The ability to receive and execute code from an external source is a major security risk.
Code on Demand
The client retrieves the executable code (or script) from a server and executes it locally.
Only the code itself moves (Weak Mobility).
An example is a web browser that downloads and executes JavaScript code from a web server.
Remote Evaluation
The client sends a request that is executed as code on the server.
The server performs the computation and returns only the result to the client (Weak Mobility).
An example is an SQL query that is sent to a database server for execution, and the results are returned to the client, or a cloud notebook like Google Colab where the code is executed on a remote server.
Mobile Agent
A process, including both its code and its complete execution state (data, program counter, stack), is suspended, migrated to a new machine, and then resumed (Strong Mobility).
Interactions
The behavior of distributed system is determined by a distributed algorithm: an algorithm executed collaboratively across multiple, independent machines. Due to the distribution, the algorithm must handle communication, synchronization, and fault tolerance.

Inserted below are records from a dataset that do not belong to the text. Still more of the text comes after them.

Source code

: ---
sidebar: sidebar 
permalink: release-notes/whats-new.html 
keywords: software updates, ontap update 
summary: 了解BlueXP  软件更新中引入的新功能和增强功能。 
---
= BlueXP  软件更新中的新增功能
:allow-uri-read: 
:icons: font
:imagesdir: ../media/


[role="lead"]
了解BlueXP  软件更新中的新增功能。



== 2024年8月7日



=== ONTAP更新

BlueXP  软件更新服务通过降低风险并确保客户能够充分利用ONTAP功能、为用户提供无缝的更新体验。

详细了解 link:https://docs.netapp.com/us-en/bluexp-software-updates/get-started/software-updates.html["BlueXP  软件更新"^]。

A critical component of the performance and behavior of a distributed algorithm is the time: speed of the processes, the performance of the communication channel, and the clock drift (the time difference between the different machines) rates between machines.
There are two types of distributed systems based on time:
- Asynchronous: there are no bounds for the time components. This is the most realistic model, but it’s hard to design algorithms for it.
- Synchronous: each component has a known bound for the time. This is an idealized model that is easier to design algorithms for.
Pepperland Example
There are two generals on top of two hills. They need to sync who will lead an assault and when to start it. They can communicate on a reliable channel.
To choose the leader they could both choose a random number, the bigger on win.
In a async system is impossible to choose a time to charge as there is no bound on the time. One general could send a message to the other, but there is no guarantee that the message will arrive in a specific time. The other general could wait for the message, but there is no guarantee that it will arrive. The only solution is to charge immediately, but this could lead to a failure if the other general doesn’t charge at the same time.
Failures
In a distributed system, the key advantage is that failures are partial (one component fails, not the whole system), and the goal is to mask these failures from the client, achieving fault tolerance.
There are different types of failures:
- Omission Failure: A component simply fails to
perform an action it was supposed to:
- Process: A process crash or halt and doesn’t execute any operation and become silent;
- channel: A message is lost and never received (or never sent).
- Byzantine Failures (Arbitrary failure): These are
hard to detect, if there is an error it might be detected with an
omission
- Process: The process executes an incorrect or unintended program. (e.g. memory failure that change the stack pointer, or compromised by a virus).
- channel: Messages are corrupted, duplicated, fabricated.
- Timing Failure: Are only relevant in synchronous systems and happens when the time bound are violated.
Failure Detection
To detect a failure, a process can send a heartbeat message to another process. If the message is not received within a certain time, the process is considered failed.
In an asynchronous system, it’s impossible to distinguish between a slow process and a failed process. To mitigate this, a timeout can be used, but it can lead to false positives.
The same happens for unreliable channels, where a message can be lost or delayed, making hard to distinguish between a failed process and a lost message.